December 13, 2010

Twin Passions

Julia McDonough with her doberman, Cora.
Fortunate K9 owner is set to tour Europe 
with her band this spring.
 By CAROL ROBIDOUX
Union Leader Correspondent
DERRY -- Yes, her earliest musical influences were a brimming bowl of 1970s punk rock soup — Nina Hagen, The Gun Club, Nick Cave, Black Flag, the Damned.
But with a little help from her older siblings, Julia McDonough was also probably one of the few and privileged 8-year-olds growing up in Weymouth, Mass., who enjoyed a healthy appreciation for punk served up with a side order of Frank Zappa, all kinds of bluegrass, and even some classical.
It has all left her with an insatiable appetite
 for good, hard-rocking, melodic, meaningful music, and a life that keeps getting better all the time. 

“Sometimes it’s hard to talk about my early influences, because the music is so much a part of me,” said McDonough. 
“Music and dogs have always been the big theme for me, the two things that supported me, emotionally. Like, I always knew I’d be a musician someday, and the dog thing has always been what gets me up in the morning. The dream come true, for me, is that today I’m doing both.” 
Many years and many adventures later, well beyond her kid punk roots, McDonough is thrilled to be reviving her inner musician. When she’s not spreading the gospel of good dog ownership as dog trainer extraordinaire at her downtown business, Fortunate K9, McDonough is prepping for her first European tour as bassist for The River City Rebels. 
“I really don’t like to put labels on what we play. 
Someone might want to call it punk, but after you listen to it, you’d think differently.

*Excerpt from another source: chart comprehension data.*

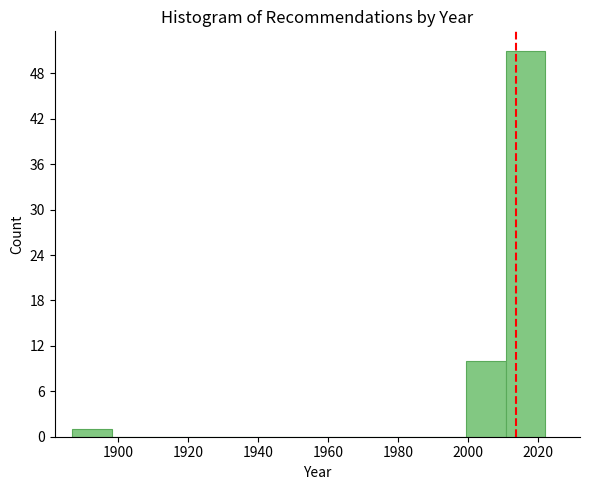

Reading left to right, transcribe this chart: for each bar, give the range it covers on the x-axis and its height. Neither the bar edges nor the heights are printed on the chart, so give them approximately, as read against the axes.

1888 to 1898: 1
1898 to 1910: 0
1910 to 1920: 0
1920 to 1932: 0
1932 to 1944: 0
1944 to 1954: 0
1954 to 1966: 0
1966 to 1978: 0
1978 to 1988: 0
1988 to 2000: 0
2000 to 2010: 10
2010 to 2022: 51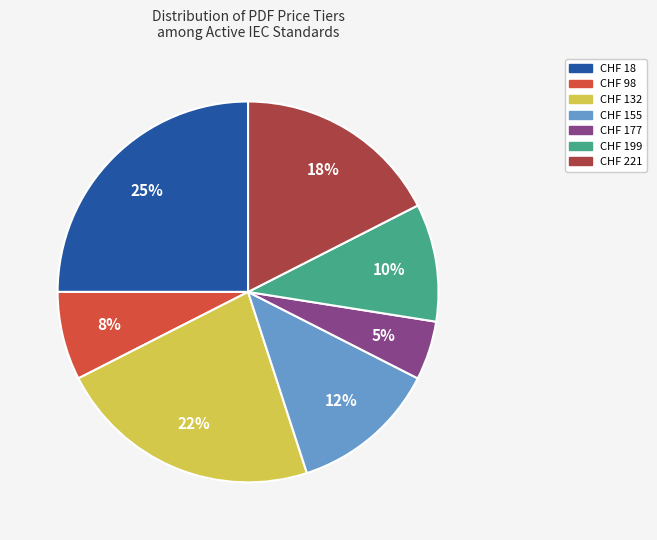

To the nearest percent, what percentage of the pie is CHF 98?

8%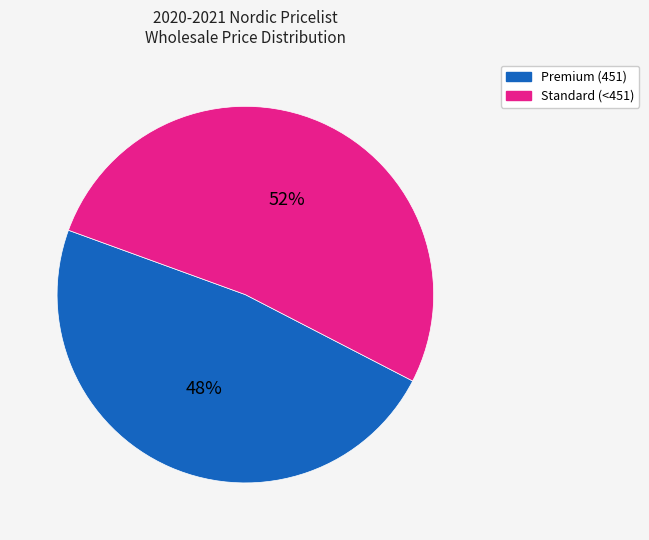

To the nearest percent, what is the difference between the largest and smallest slice percentages?

4%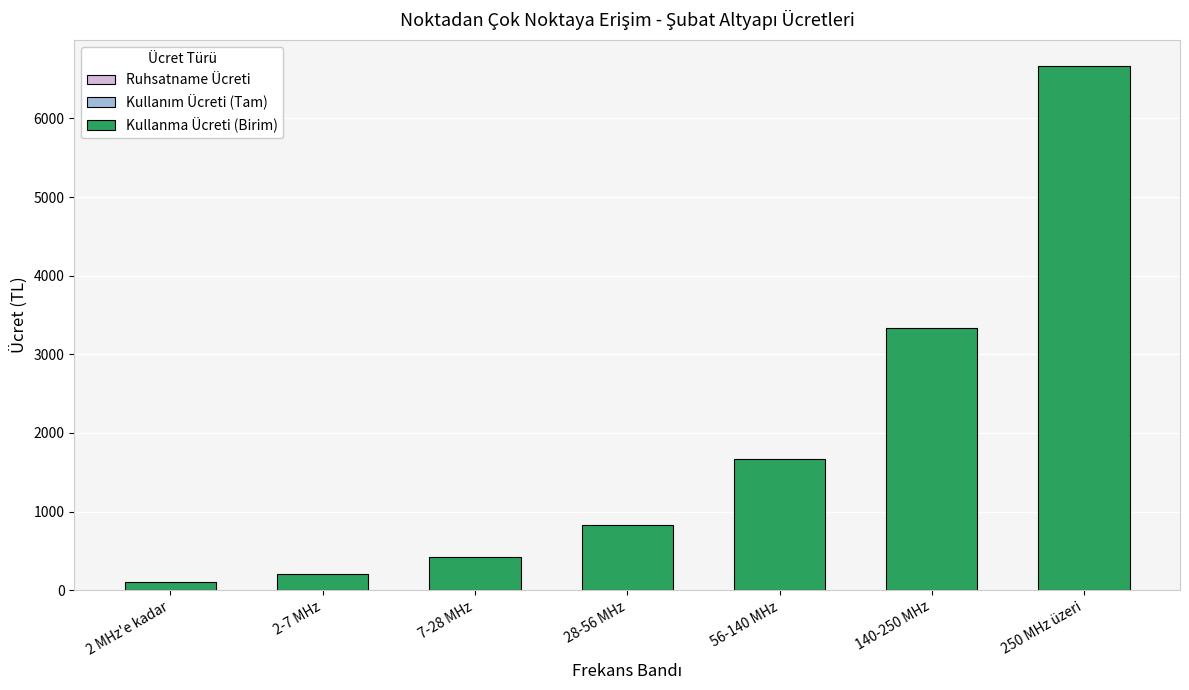

Which has a higher value, 250 MHz üzeri or 7-28 MHz?

250 MHz üzeri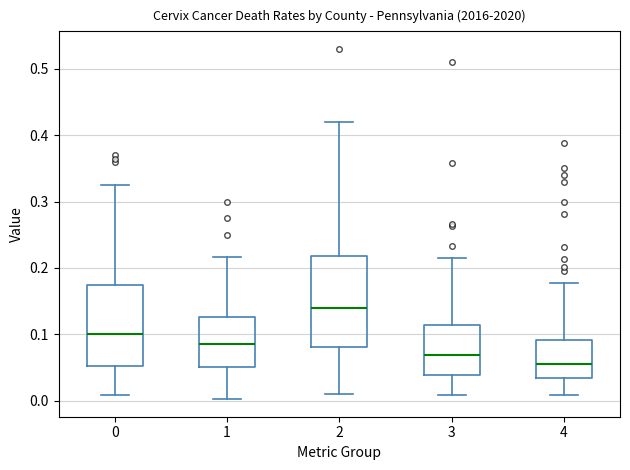

Which box is the tallest, from its lower edge to its upper edge?

2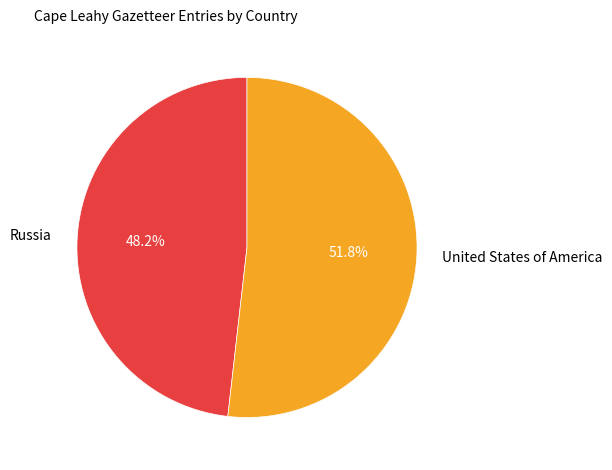

True or false: United States of America accounts for 43% of the total.

False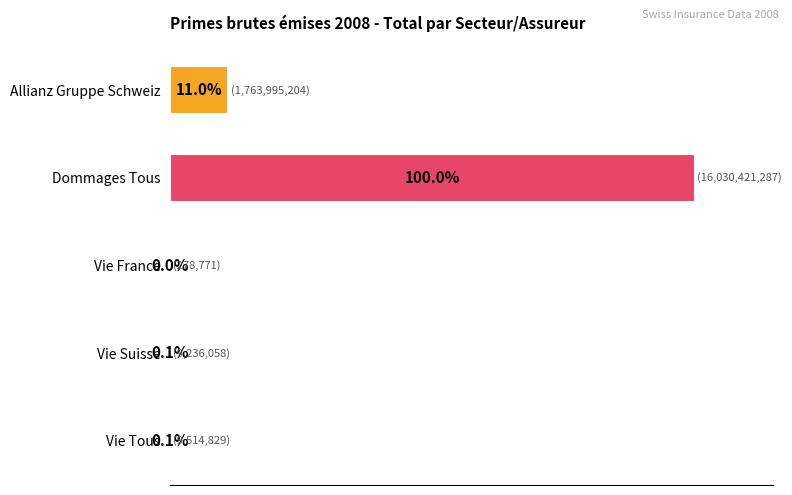

At which category does the chart reach its peak across all series?

Dommages Tous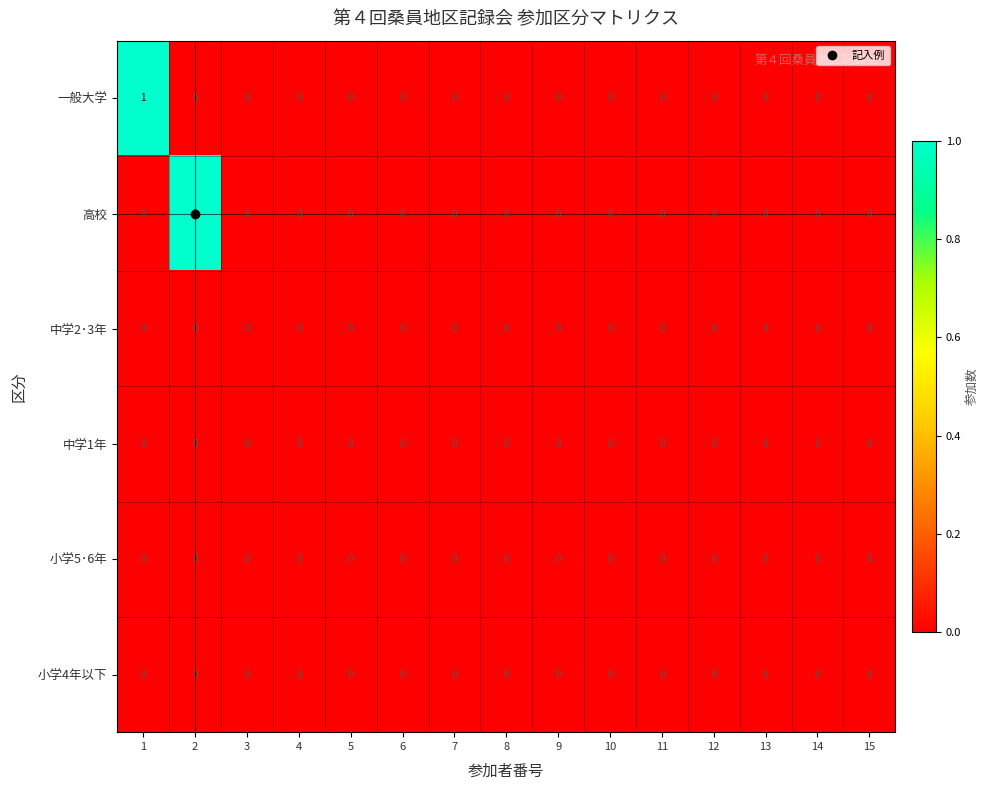

Is it true that 一般大学 equals 0 at 12?

True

Some reviewers have compared us more with Springsteen,” said McDonough, who was hired to play with the Upper Valley- based band, rounded out by Dan O’Day on guitar/vox, Brandon Rainer on keyboard, Rob Castellon on drums and Sara Stovall on violin. 
Although she will try to tell you her life is “like a Mexican soap opera, boring and incomprehensible,” her journey from adolescence to adulthood takes on some colorful twists and turns as she found her way from Boston to Philly to Austin and back, playing in several different bands with some tangible successes along the way. 
For as long as there has been music in her world, there has been her devotion to dogs. 
At the age of about 12, Mc-Donough started attending the Weymouth Dog Training Club to master the art of dog training, obedience and competition. A short time later she started working with clients and has never stopped. 
“It also made me even more of an outcast at school than I already was,” said McDonough, who found comfort in the hardcore music scene in and around Boston, which somehow reflected the complexities of her teen years. 
She didn’t pick up a bass guitar until she was already well entrenched in the local punk scene, but found that her years of absorbing the rhythm and flow of such a variety of music made her a natural performer. 
Feeling tapped out by the club scene, McDonough abandoned her music in the late 1990s and made her way to New Hampshire, refocusing all her energy on dogs. She accepted a position as training director for Doberman Rescue Unlimited, which she continued until 2005. In that time she established DRU University, a shelter dog program that served as a model for other rescue groups around the country. 
During her time with DRU, McDonough met fellow trainer Rick Froton, and they eventually established Fortunate K9 as a way to bring their shared philosophy on dog training — which mainly involves owner training — to the masses. 
Today they remain partners in work, music and love. 
“Actually, Rick is the one who connected me with the River City Rebels. He’s a bassist, too, and he knew they were looking for someone, so he told them he knew someone he thought might be a good fit. I auditioned and, to my surprise, I got the gig,” said McDonough. 
She just got back from a 10-city River City Rebels tour that included Lansing, Mich., Buffalo, N.Y., and Pittsburgh, Pa. April’s two-week European tour is taking her beyond her wildest dreams, to Germany Belgium and beyond. 
“I’ve barely been to Canada, and now I’m going to Europe as part of a band? It’s insane. 
Our last show is in Paris,” said McDonough. “It’s also gratifying. I love the band, and I wish we could play more locally, but we’re all over the place some of them are from up north, another guy is from Jersey, and our fiddler is from Florida.” 
Through it all, there has been no real separation for her between her love for dogs and her love of music. 
“In my mind, they complement each other. When I teach people how to work with their dogs there’s a rhythm and a logic that goes along with it — it has a corollary to music for me. 
Dog training is a kind of performance,” McDonough said. 
“And then, when you are working with dogs — who are these wonderfully simple creatures who live in this beautifully black-and-white world — and they wear it on their sleeves, so to speak; that’s kind of how it is for musicians, when you’re playing music and living in that moment, and you win a crowd over, you learn there are consequences for your actions. If you’re playing with sincerity, people get it,” McDonough said. “At least that’s how it works in my mind. The two worlds mesh. It’s a perfect balance.”